Disorders of calcium metabolism and osteoporosis

Hypercalcemia is uncommon in HIV infection. Primary hyperparathyroidism with hypercalcemia occurs at the same rate as the non-infected population. If hypercalcaemia is found with low parathyroid hormone (PTH) levels, underlying infection, malignancy or lymphoma require active exclusion.

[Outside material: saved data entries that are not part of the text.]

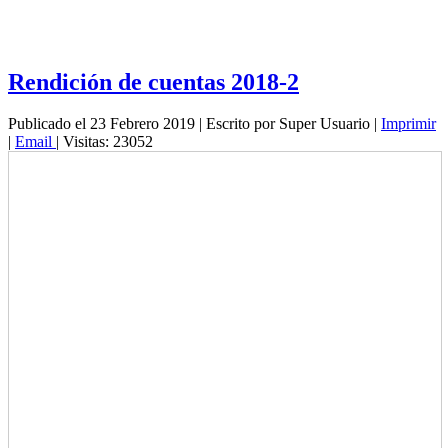
Rendición de cuentas 2018-2
Publicado el 23 Febrero 2019
|
Escrito por Super Usuario
|
Imprimir
|
Email
|
Visitas: 23052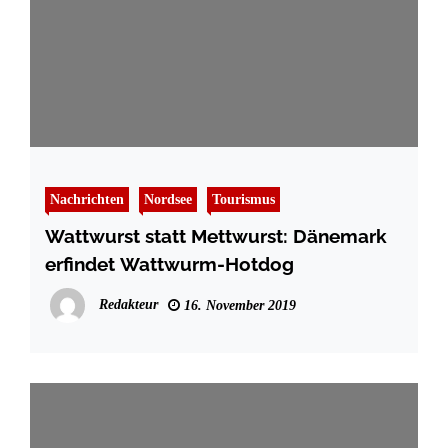
Nachrichten
Nordsee
Tourismus
Wattwurst statt Mettwurst: Dänemark
erfindet Wattwurm-Hotdog
Redakteur
16. November 2019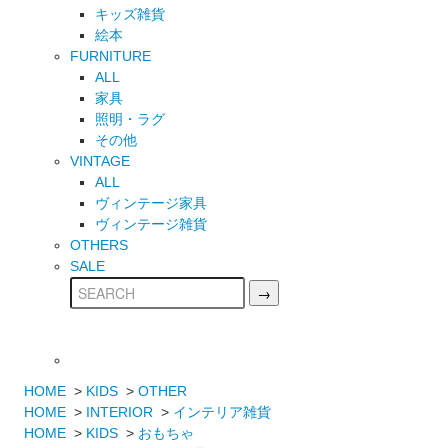
キッズ雑貨
絵本
FURNITURE
ALL
家具
照明・ラグ
その他
VINTAGE
ALL
ヴィンテージ家具
ヴィンテージ雑貨
OTHERS
SALE
HOME
>
KIDS
>
OTHER
HOME
>
INTERIOR
>
インテリア雑貨
HOME
>
KIDS
>
おもちゃ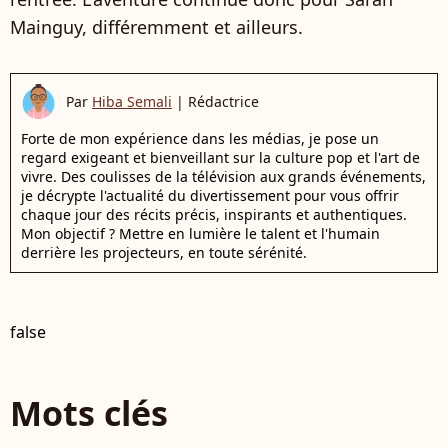
Mainguy, différemment et ailleurs.
Par
Hiba Semali
|
Rédactrice
Forte de mon expérience dans les médias, je pose un
regard exigeant et bienveillant sur la culture pop et l'art de
vivre. Des coulisses de la télévision aux grands événements,
je décrypte l'actualité du divertissement pour vous offrir
chaque jour des récits précis, inspirants et authentiques.
Mon objectif ? Mettre en lumière le talent et l'humain
derrière les projecteurs, en toute sérénité.
false
Mots clés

Bone loss, low bone density and osteoporosis are found in HIV wasting syndrome and patients receiving long term cART (44). Multiple factors specific to HIV-infection and its treatment contribute, including viral effects, medication effects (tenofovir, protease inhibitors) and low androgen levels. Other secondary causes for osteoporosis should be excluded, such as hypogonadism, thyrotoxicosis, primary hyperparathyroidism, Cushing’s syndrome, renal phosphate wasting, coeliac disease and multiple myeloma. In patients with established osteopaenia or osteoporosis, clinicians should ensure an adequate intake of dietary calcium (at least 1000 mg/d) and that serum levels of 25-hydroxy vitamin D are about 80 nmol/L or higher. Weight bearing physical activity is encouraged (20 minutes of walking at least thrice weekly and, if possible, a weight training, core strengthening program), in addition to other lifestyle interventions such as reducing excessive alcohol and caffeine consumption and smoking cessation. In men with androgen deficiency, treatment with androgen supplementation has shown benefit (45). Other therapies such as the bisphosphonates alendronate and zoledronic acid have been shown of benefit in HIV-infected people with osteoporosis (46,47). Consensus expert opinion on osteoporosis treatment in treated-HIV infection recently recommended medication switches: tenofovir to abacavir or raltegravir; and protease inhibitor-based regimens to raltegravir-based regimens (47).